TEXT=小林薫(編集部)
4・5月と、新型コロナウイルス感染防止のため、休館や展覧会の延期をせざるを得なかった博物館や美術館。アートファンの読者の中には、施設の状況を心配している方も多いのではないでしょうか。かくいう私もその一人、前号のKappo7月号にて、急きょ文化施設の開館状況一覧コーナーを作り、施設の動向から目が離せませんでした。
そうこうしている間に、延期になった特別展はあるものの、入館制限や様々な感染対策をしながらほとんどの施設が再開を果たしました。
宮城県美術館は、「ウィリアム・モリス」展が5月18日から会期を遅らせてスタートし、28日に閉幕。それから約1ヵ月で今回の「リヒテンシュタイン侯爵家の至宝展」が始まりました。
前回の「ウィリアム・モリス」展には間に合わず(ものすごく悔しいです)、宮城県美術館を訪れるのは「ストラスブール美術館」展以来、約半年ぶり。
4連休の真ん中ということもあってか、館内の賑わいは通常の土日よりやや少ない印象でした。
会場内に入ると、まず出迎えるてくれるのはヨハン・アダム・アンドレアス1世の肖像メダル。歴代侯爵家の中で最も芸術に財を投じたと言われています。そこから始まるのが肖像画のコレクション。どれも美しい、イケメン、で思わずうっとりでしたが、中でも驚いたのが、子どもの肖像画。1歳半の女の子は無垢な眼差しでなんとも言えない愛らしさ。ヨーゼフ・ノイゲバウアー《リヒテンシュタイン侯フランツ1世、8歳の肖像》は、8歳ながらにしてすでに貴族の風格。でもイケメン。美しいと感じるものはみんな同じようで、グッズにもなっていました。
その後、宗教画、神話・歴史画、と絵画は続きます。
宗教画には主題が多くありますが、聖母子、マグダラのマリア、聖ヨハネなど、このコレクションはその主題がとにかく多岐にわたるのが特徴。
個人的に、ルーカス・クラーナハ(父)のような輪郭がはっきりした絵が好みです。
章ごとに壁の色が別れており、とても見やすいです。
驚いたのは磁器。東洋で誕生した磁器は美しさからヨーロッパでも好まれており、日本や中国から大量に流入したそう。そのままでももちろん美しいのですが、中には景徳鎮窯や有田焼の磁器に、ヨーロッパで金属装飾が施されたものがありました。
あまりの重厚感に、圧倒されました。その後、自国や近隣国で生産されるようになっても、東洋風の絵付けや柄が好まれたようです。ヨーロッパの職人が絵付けした、中華風の建物や人物は、細かいですがおもしろいです。

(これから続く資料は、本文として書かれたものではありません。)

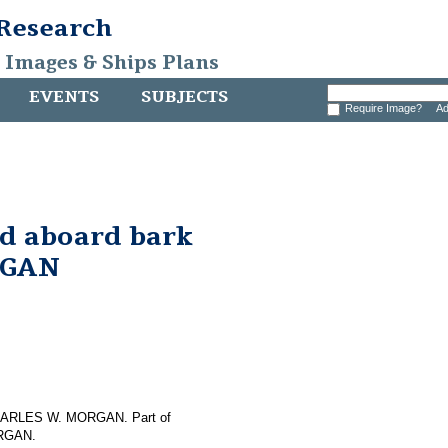
 Research
, Images & Ships Plans
EVENTS
SUBJECTS
Require Image?
Ad
nd aboard bark
RGAN
f CHARLES W. MORGAN. Part of
ORGAN.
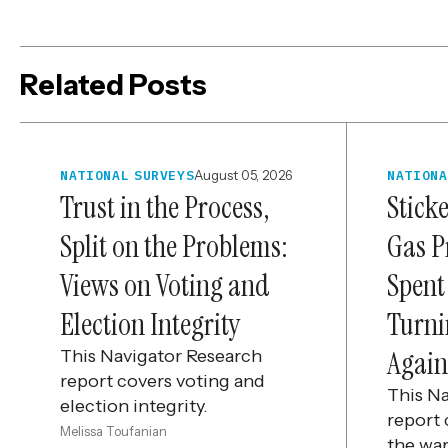
Related Posts
NATIONAL SURVEYS
August 05, 2026
NATIONA
Trust in the Process,
Stick
Split on the Problems:
Gas P
Views on Voting and
Spent
Election Integrity
Turni
Again
This Navigator Research
report covers voting and
This N
election integrity.
report 
Melissa Toufanian
the war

この磁器にも絵画や人物画が描かれるようになり、さらに発展していった様子が伝わってきます。
風景画の章には、キャンヴァスに描かれたものはもちろん、皿やカップに描かれたものも展示されています。
おしまいは、静物画の中でも当時特に人気だった「花」がモチーフの絵画。金のカップに鮮やかに描かれた花や、まるで油彩画のように絵付けされた陶板画、ウィーン・帝国磁器製作所/絵付け:ヨーゼフ・ニッグ《黒ブドウのある花の静物》などは、本物を見たらきっと驚くはず。

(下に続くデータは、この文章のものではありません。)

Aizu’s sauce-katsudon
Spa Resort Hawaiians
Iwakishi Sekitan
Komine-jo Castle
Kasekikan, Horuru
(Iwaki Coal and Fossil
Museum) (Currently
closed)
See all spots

会場出口のほど近くに展示されたフェルディナント・ゲオルク・ヴァルトミュラー《磁器の花瓶の花、燭台、銀器》は、息を呑むほどに美しく、緻密で繊細です。
会場を出た後、豪華絢爛な作品を見た充実感はもちろんですが、こうやって再び芸術作品を鑑賞できるようになったことに、うれしくなりました。
チケットカウンターは透明な仕切りが天井から垂れ下がり、入り口の前にも、玄関の先にもスタッフさんがおり、人と人との距離、手指消毒の声がけなどを徹底している印象です。展覧会会場の入口には消毒用アルコール、さらにサーモグラフィーで体温を測り、異常がなければ入れる仕組みになっています。会場内でも感染防止のための声がけのアナウンスが流れています。
どうしても、鑑賞ペースが同じくらいだと一つの絵に人が集まってしまうことがありますが、そこもスタッフの方が声をかけていらっしゃいました。
展示室内で大声で話す、展示物・ショーケースを触る、なんてことはないと思いますが、自身でも徹底すれば気持ちよく鑑賞できるのではないでしょうか。